There were also other concerns, such as those around bias and discrimination, IP and data rights, environmental costs, harms to children and vulnerable groups, democracy and political integrity, or geopolitics.

Those who found emotional support in AI conversations were three times more likely to fear becoming dependent. However, about 11 per cent of people expressed no concern and looked at AI as a neutral tool, comparing it to electricity or the Internet.

A graduate student in the US admitted to consulting AI on whether or not she was having an emotional affair. A South Korean student said that she started getting excellent grades by memorising AI’s answers rather than learning the material, and described it as a “moment of deepest self-reproach”.

But it is the regional data where the study shifts from interesting to useful. AI sentiment was majority-positive everywhere, with no country dipping below 60 per cent. In sub-Saharan Africa, Central Asia, and South Asia, respondents were least likely to voice concerns and most likely to frame AI as an equaliser. An entrepreneur in Uganda explained that without being based in the US or the United Kingdom, AI may be his only way to compete.

In Western Europe and North America, the mood was more guarded, with stronger concerns about governance, surveillance, and jobs. Concern about jobs and the economy, the strongest single predictor of overall AI sentiment, tracked closely with wealth. The pattern makes intuitive sense.

The study has its limitations, simply by virtue of the fact that these were active Claude users, and not a representative sample. The survey asked about positive visions first, and the interviewer was an AI product made by the company running the study. These were, however, acknowledged by Anthropic.
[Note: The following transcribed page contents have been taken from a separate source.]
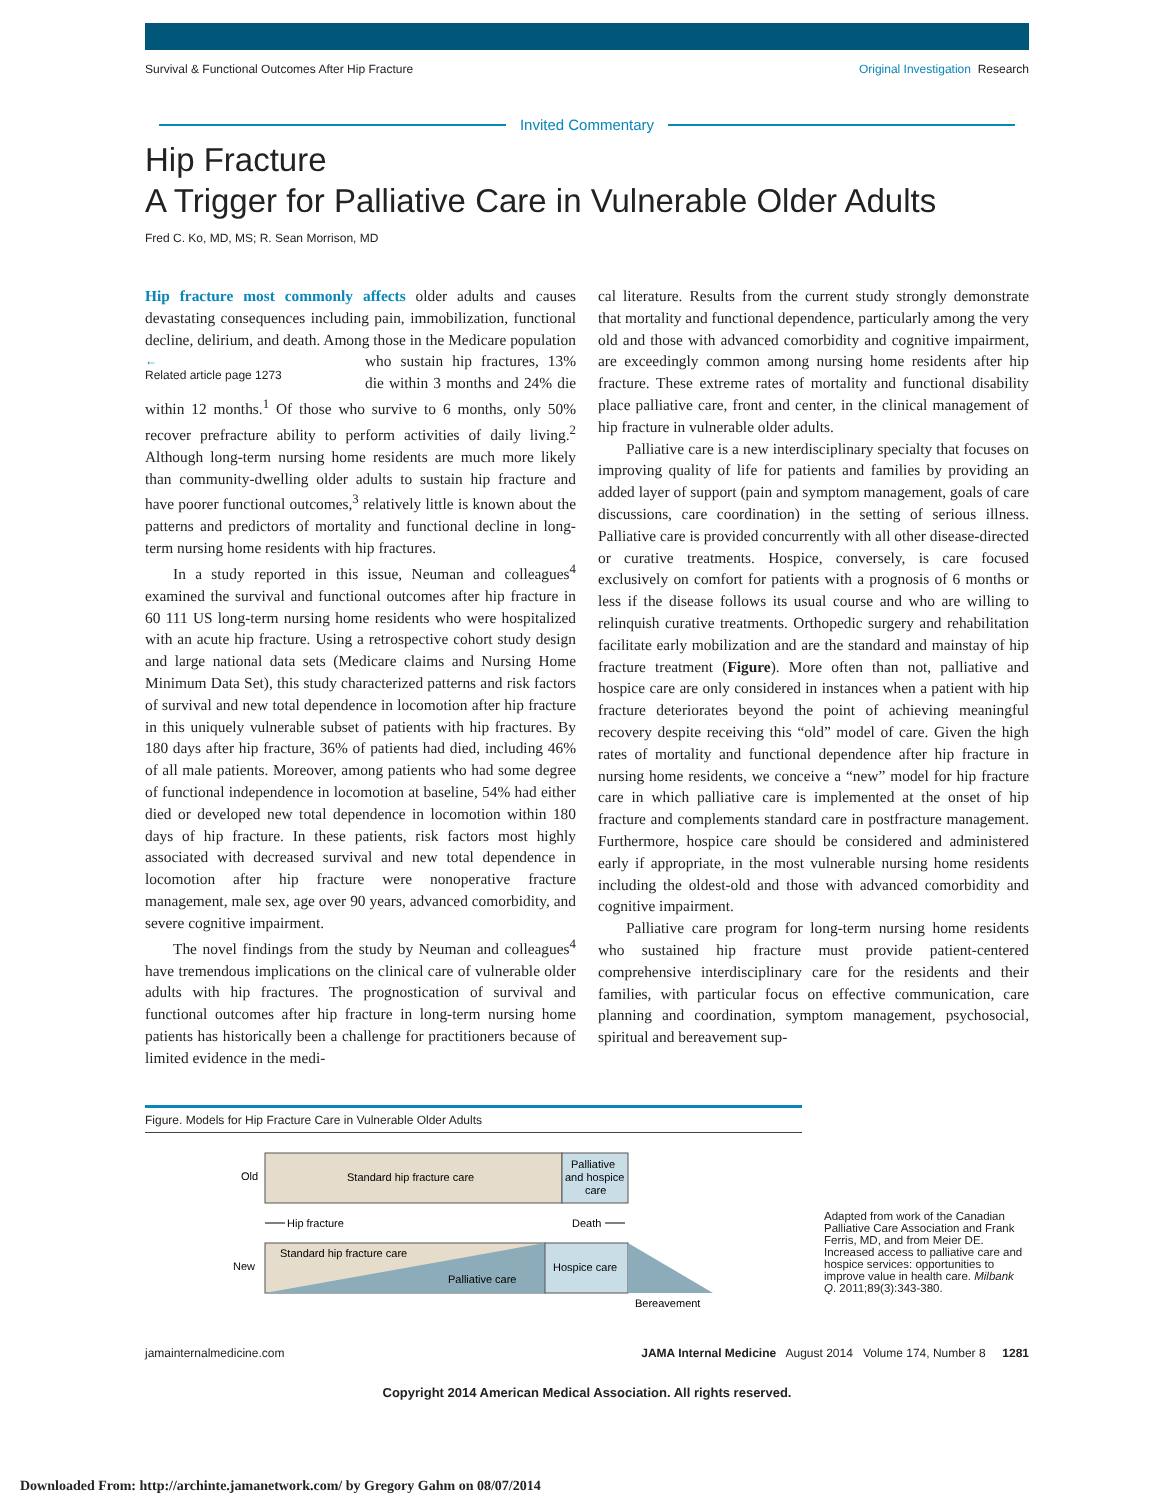Survival & Functional Outcomes After Hip Fracture Original Investigation Research
Invited Commentary
Hip Fracture
A Trigger for Palliative Care in Vulnerable Older Adults
Fred C. Ko, MD, MS; R. Sean Morrison, MD
Hip fracture most commonly affects older adults and causes devastating consequences including pain, immobilization, functional decline, delirium, and death. Among those in the ←
Related article page 1273 Medicare population who sustain hip fractures, 13% die within 3 months and 24% die within 12 months.<sup>1</sup> Of those who survive to 6 months, only 50% recover prefracture ability to perform activities of daily living.<sup>2</sup> Although long-term nursing home residents are much more likely than community-dwelling older adults to sustain hip fracture and have poorer functional outcomes,<sup>3</sup> relatively little is known about the patterns and predictors of mortality and functional decline in long-term nursing home residents with hip fractures.
In a study reported in this issue, Neuman and colleagues<sup>4</sup> examined the survival and functional outcomes after hip fracture in 60 111 US long-term nursing home residents who were hospitalized with an acute hip fracture. Using a retrospective cohort study design and large national data sets (Medicare claims and Nursing Home Minimum Data Set), this study characterized patterns and risk factors of survival and new total dependence in locomotion after hip fracture in this uniquely vulnerable subset of patients with hip fractures. By 180 days after hip fracture, 36% of patients had died, including 46% of all male patients. Moreover, among patients who had some degree of functional independence in locomotion at baseline, 54% had either died or developed new total dependence in locomotion within 180 days of hip fracture. In these patients, risk factors most highly associated with decreased survival and new total dependence in locomotion after hip fracture were nonoperative fracture management, male sex, age over 90 years, advanced comorbidity, and severe cognitive impairment.
The novel findings from the study by Neuman and colleagues<sup>4</sup> have tremendous implications on the clinical care of vulnerable older adults with hip fractures. The prognostication of survival and functional outcomes after hip fracture in long-term nursing home patients has historically been a challenge for practitioners because of limited evidence in the medi-
cal literature. Results from the current study strongly demonstrate that mortality and functional dependence, particularly among the very old and those with advanced comorbidity and cognitive impairment, are exceedingly common among nursing home residents after hip fracture. These extreme rates of mortality and functional disability place palliative care, front and center, in the clinical management of hip fracture in vulnerable older adults.
Palliative care is a new interdisciplinary specialty that focuses on improving quality of life for patients and families by providing an added layer of support (pain and symptom management, goals of care discussions, care coordination) in the setting of serious illness. Palliative care is provided concurrently with all other disease-directed or curative treatments. Hospice, conversely, is care focused exclusively on comfort for patients with a prognosis of 6 months or less if the disease follows its usual course and who are willing to relinquish curative treatments. Orthopedic surgery and rehabilitation facilitate early mobilization and are the standard and mainstay of hip fracture treatment (Figure). More often than not, palliative and hospice care are only considered in instances when a patient with hip fracture deteriorates beyond the point of achieving meaningful recovery despite receiving this “old” model of care. Given the high rates of mortality and functional dependence after hip fracture in nursing home residents, we conceive a “new” model for hip fracture care in which palliative care is implemented at the onset of hip fracture and complements standard care in postfracture management. Furthermore, hospice care should be considered and administered early if appropriate, in the most vulnerable nursing home residents including the oldest-old and those with advanced comorbidity and cognitive impairment.
Palliative care program for long-term nursing home residents who sustained hip fracture must provide patient-centered comprehensive interdisciplinary care for the residents and their families, with particular focus on effective communication, care planning and coordination, symptom management, psychosocial, spiritual and bereavement sup-
Figure. Models for Hip Fracture Care in Vulnerable Older Adults
Old
Standard hip fracture care
Palliative
and hospice
care
Hip fracture
Death
New
Standard hip fracture care
Palliative care
Hospice care
Bereavement
Adapted from work of the Canadian Palliative Care Association and Frank Ferris, MD, and from Meier DE. Increased access to palliative care and hospice services: opportunities to improve value in health care. Milbank Q. 2011;89(3):343-380.
jamainternalmedicine.com JAMA Internal Medicine August 2014 Volume 174, Number 8 1281
Copyright 2014 American Medical Association. All rights reserved.
Downloaded From: http://archinte.jamanetwork.com/ by Gregory Gahm on 08/07/2014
But the most unexpected part of the study is the use of AI to conduct qualitative interviews at a scale that was previously impossible, and then using it to classify the results, which is a new form of social science. This could lead to governments using AI interviewers to understand what citizens need from public services at the scale of a national census. It would present the same duality as the study itself — a technology that gives people voice and also, inevitably, shapes what they say.